Conway won his first two starts with the Alleghenys, then injured his arm in his third game, which ultimately ended his career. Pittsburgh signed him for two years, $7,000 total, but he only got paid a small portion of that amount. The team suspended him for being out of shape, even though his issue was injury related. Despite being 22 years old at the time of his suspensions, he managed to throw 1,040 innings in the majors. In mid-June while working out with the team in an attempt to return to action, it was said that he “snapped a cord” in his arm and would be out of action for several weeks or longer. That “longer” turned out to be the entire season. Prior to the 1890 season, Conway asked for $500 advance on his salary during the second year of his contract. That happened often during those days when players made low salaries. The Alleghenys balked at the request, though they offered to give him $100, which was upped to $150. Conway dropped his final offer to $250 and the two sides decided to part ways. He then signed to play in the newly-formed Player’s League in late March, agreeing to a deal with the Brooklyn Ward’s Wonders. Conway said in December of 1889 that he would have signed to play in the PL, but the fact that he had a two-year contract meant that he wasn’t eligible. He originally asked for his release from the Alleghenys, which wasn’t granted at the time, then noted that he would honor his league (NL) deal for one season, then join the PL. Unknown at that time was that the PL would last just that one season, so he never had a chance to make good on that promise.
Conway was with Brooklyn for two months without pitching due to the fact that the other pitchers on the team were doing so well, but he was practicing with the club and said to be in great shape.

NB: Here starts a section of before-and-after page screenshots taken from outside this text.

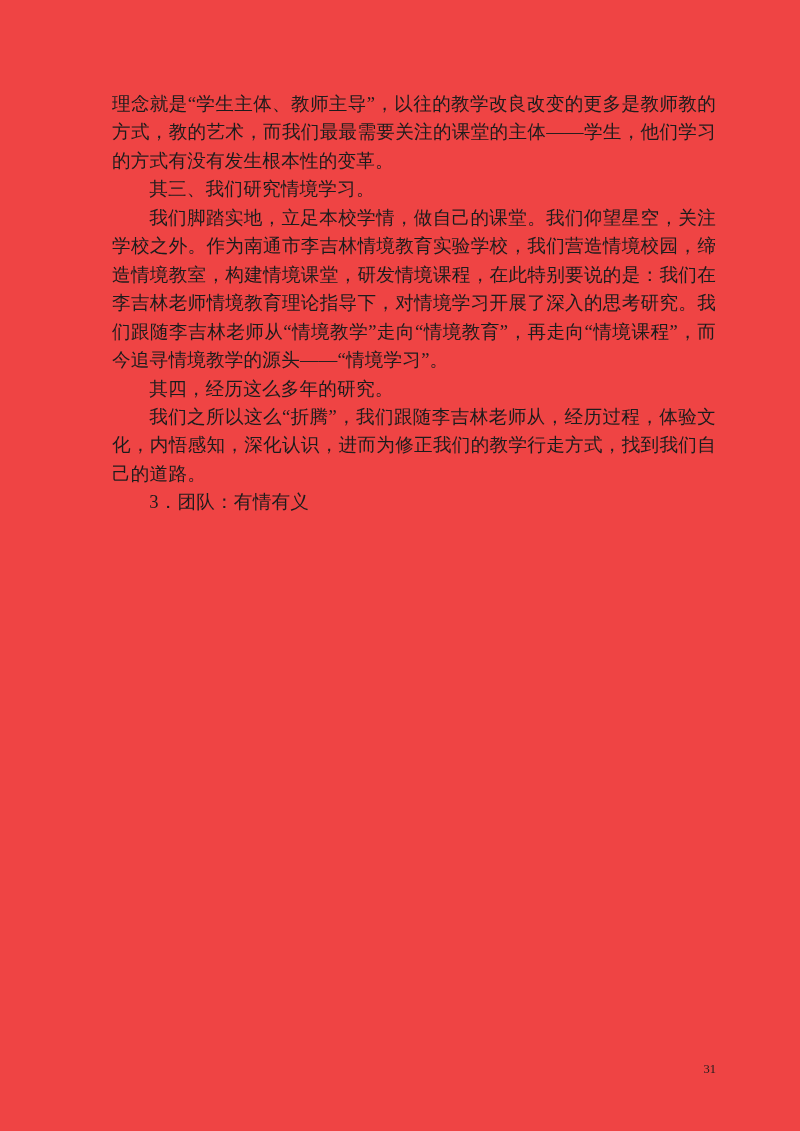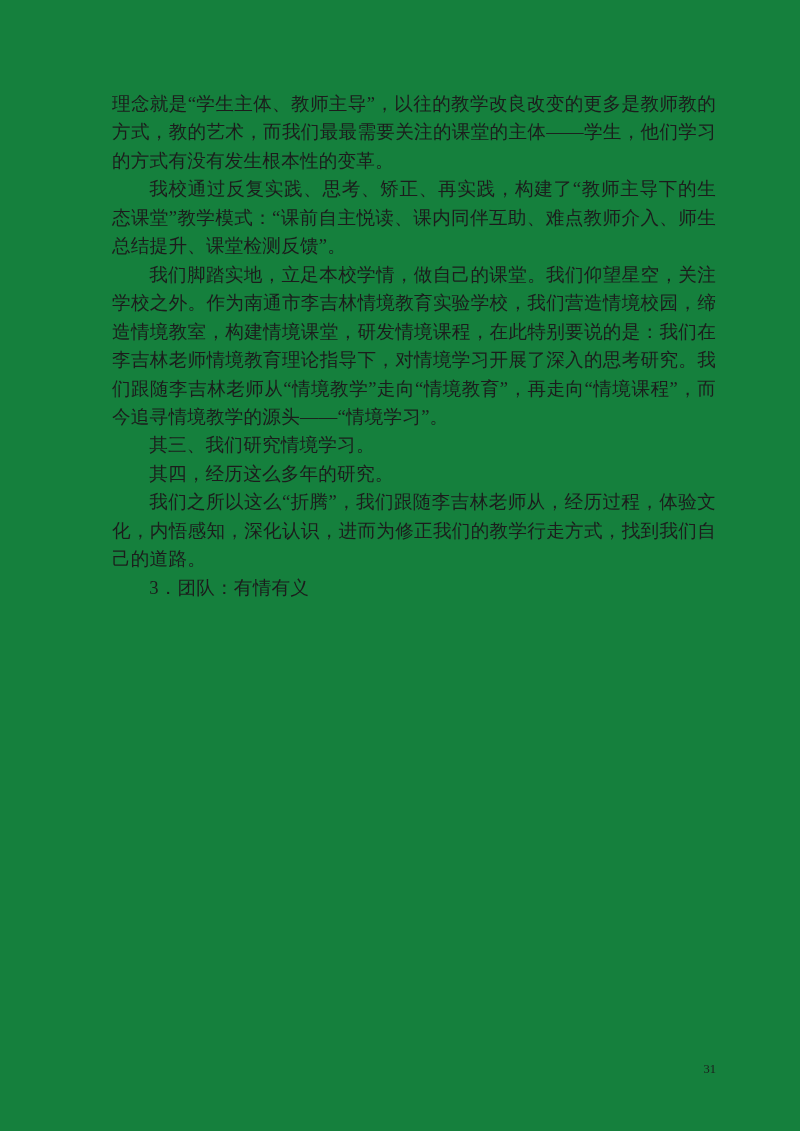--- a/index.html
+++ b/index.html
@@ -13,21 +13,21 @@
     font-family: "Liberation Serif", "DejaVu Serif", serif;
     overflow: hidden;
     position: relative;
   }
   .page {
     position: absolute;
     left: 0;
     top: 0;
     width: 800px;
     height: 1131px;
-    background: #15803d;
+    background: #ef4444;
   }
   .content {
     position: absolute;
     left: 112px;
     top: 90px;
     width: 604px;
     color: #1c1c1c;
   }
   p.para {
     margin: 0;
@@ -52,21 +52,20 @@
     font-size: 12.5px;
     color: #1c1c1c;
   }
 </style>
 </head>
 <body style="background: rgb(255, 255, 255);">
 
 <div class="page">
   <div class="content" style="color: rgb(28, 28, 28);">
       <p class="para no-indent">理念就是“学生主体、教师主导”，以往的教学改良改变的更多是教师教的方式，教的艺术，而我们最最需要关注的课堂的主体——学生，他们学习的方式有没有发生根本性的变革。</p>
-      <p class="para">我校通过反复实践、思考、矫正、再实践，构建了“教师主导下的生态课堂”教学模式：“课前自主悦读、课内同伴互助、难点教师介入、师生总结提升、课堂检测反馈”。</p>
+      <p class="para">其三、我们研究情境学习。</p>
       <p class="para">我们脚踏实地，立足本校学情，做自己的课堂。我们仰望星空，关注学校之外。作为南通市李吉林情境教育实验学校，我们营造情境校园，缔造情境教室，构建情境课堂，研发情境课程，在此特别要说的是：我们在李吉林老师情境教育理论指导下，对情境学习开展了深入的思考研究。我们跟随李吉林老师从“情境教学”走向“情境教育”，再走向“情境课程”，而今追寻情境教学的源头——“情境学习”。</p>
-      <p class="para">其三、我们研究情境学习。</p>
       <p class="para">其四，经历这么多年的研究。</p>
       <p class="para">我们之所以这么“折腾”，我们跟随李吉林老师从，经历过程，体验文化，内悟感知，深化认识，进而为修正我们的教学行走方式，找到我们自己的道路。</p>
       <p class="para">3．团队：有情有义</p>
     </div>
   <div class="footer">31</div>
 </div>
 
 </body></html>

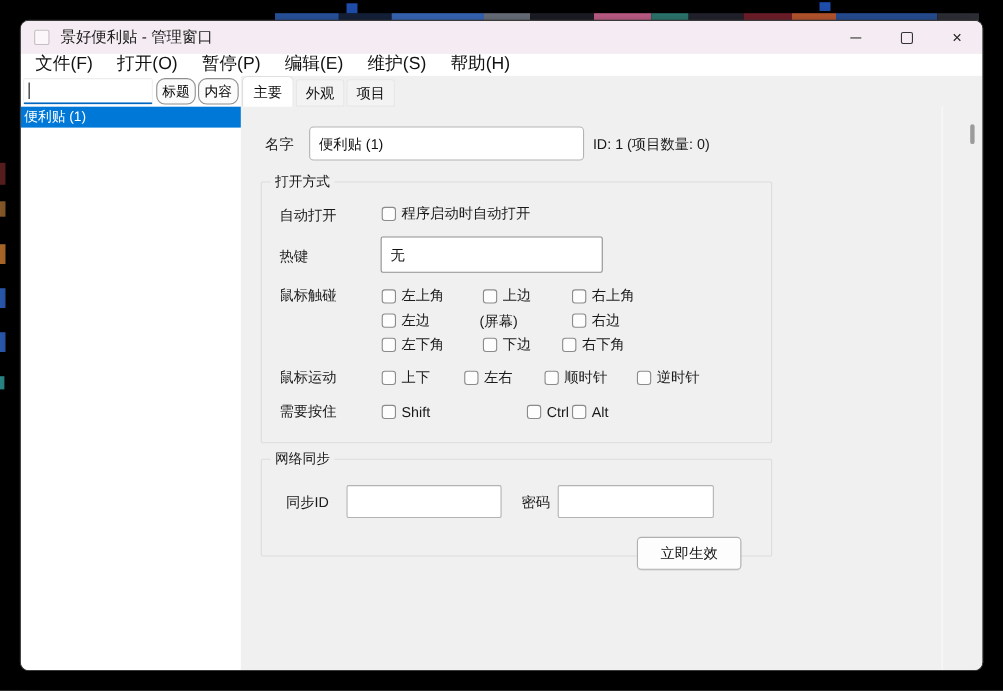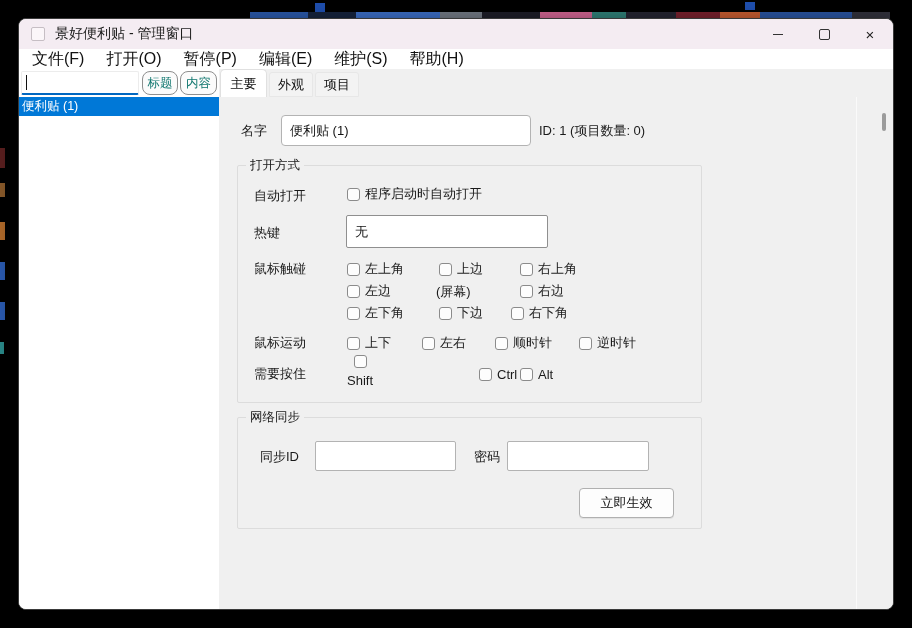--- a/index.html
+++ b/index.html
@@ -44,21 +44,21 @@
   .leftpanel{position:absolute;left:0;top:50px;width:200px;height:542px;background:#ffffff;}
   .search{
     position:absolute;left:2px;top:2px;width:118px;height:24px;box-sizing:border-box;
     border:1px solid #ececec;border-bottom:2px solid #0067c0;border-radius:2px;
     background:#fff;font-size:12.5px;padding:0 4px;outline:none;color:#111;
   }
   .caret{position:absolute;left:7px;top:6px;width:1px;height:15px;background:#111;}
   .tbbtn{
     position:absolute;top:2px;height:24px;box-sizing:border-box;
     background:#fbfbfb;border:1px solid #8f8f8f;border-radius:8px;
-    font-size:12.5px;color:#0f766e;display:flex;align-items:center;justify-content:center;
+    font-size:12.5px;color:#000000;display:flex;align-items:center;justify-content:center;
   }
   .notelist{position:absolute;left:0;top:28px;width:200px;bottom:0;}
   .noteitem{
     height:19px;background:#0078d7;color:#fff;font-size:12.5px;
     display:flex;align-items:center;padding-left:3px;
   }
   
   .rightpanel{position:absolute;left:200px;top:50px;right:0;height:542px;background:#f0f0f0;}
   .tab{
     position:absolute;box-sizing:border-box;font-size:13px;color:#111;
@@ -247,35 +247,35 @@
       <label class="cb" style="left:257px;top:169px;">
         <span class="cbbox"></span>
         <span class="cbtext">顺时针</span>
       </label>
       <label class="cb" style="left:341px;top:169px;">
         <span class="cbbox"></span>
         <span class="cbtext">逆时针</span>
       </label>
 
       <div class="flabel" style="left:16px;top:199px;">需要按住</div>
-      <label class="cb" style="left:109px;top:189px;flex-direction:column;">
+      <label class="cb" style="left:109px;top:200px;">
         <span class="cbbox"></span>
         <span class="cbtext">Shift</span>
       </label>
       <label class="cb" style="left:201px;top:200px;padding-left:40px;">
         <span class="cbbox"></span>
         <span class="cbtext">Ctrl</span>
       </label>
       <label class="cb" style="left:282px;top:200px;">
         <span class="cbbox"></span>
         <span class="cbtext">Alt</span>
       </label>
     </div>
 
-    <div class="groupbox" style="left:18px;top:348px;width:465px;height:112px;">
+    <div class="groupbox" style="left:18px;top:348px;width:465px;height:89px;">
       <div class="grouplabel">网络同步</div>
 
       <div class="flabel" style="left:22px;top:30px;">同步ID</div>
       <input class="tinput" style="left: 77px; top: 23px; width: 141px; height: 30px; border-radius: 2px;" value="">
       <div class="flabel" style="left:236px;top:30px;">密码</div>
       <input class="tinput" style="left: 269px; top: 23px; width: 142px; height: 30px; border-radius: 2px;" value="">
 
       <div class="formbtn" style="left:341px;top:70px;width:95px;height:30px;">
         <span>立即生效</span>
       </div>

Shortly after that point, he contracted malaria and had to return home, where he ended up staying due to a setback when he started to get back into shape. Conflicting reports said that he didn’t draw a salary at all during the season, but it appears that he was only paid for about half of the season. After the PL folded, Conway’s rights were still held by the Alleghenys, though he never returned to pro ball. They released him in mid-February and he began coaching baseball at the University of Michigan. His brother Jim Conway pitched three seasons in the majors, playing for three different clubs in the American Association.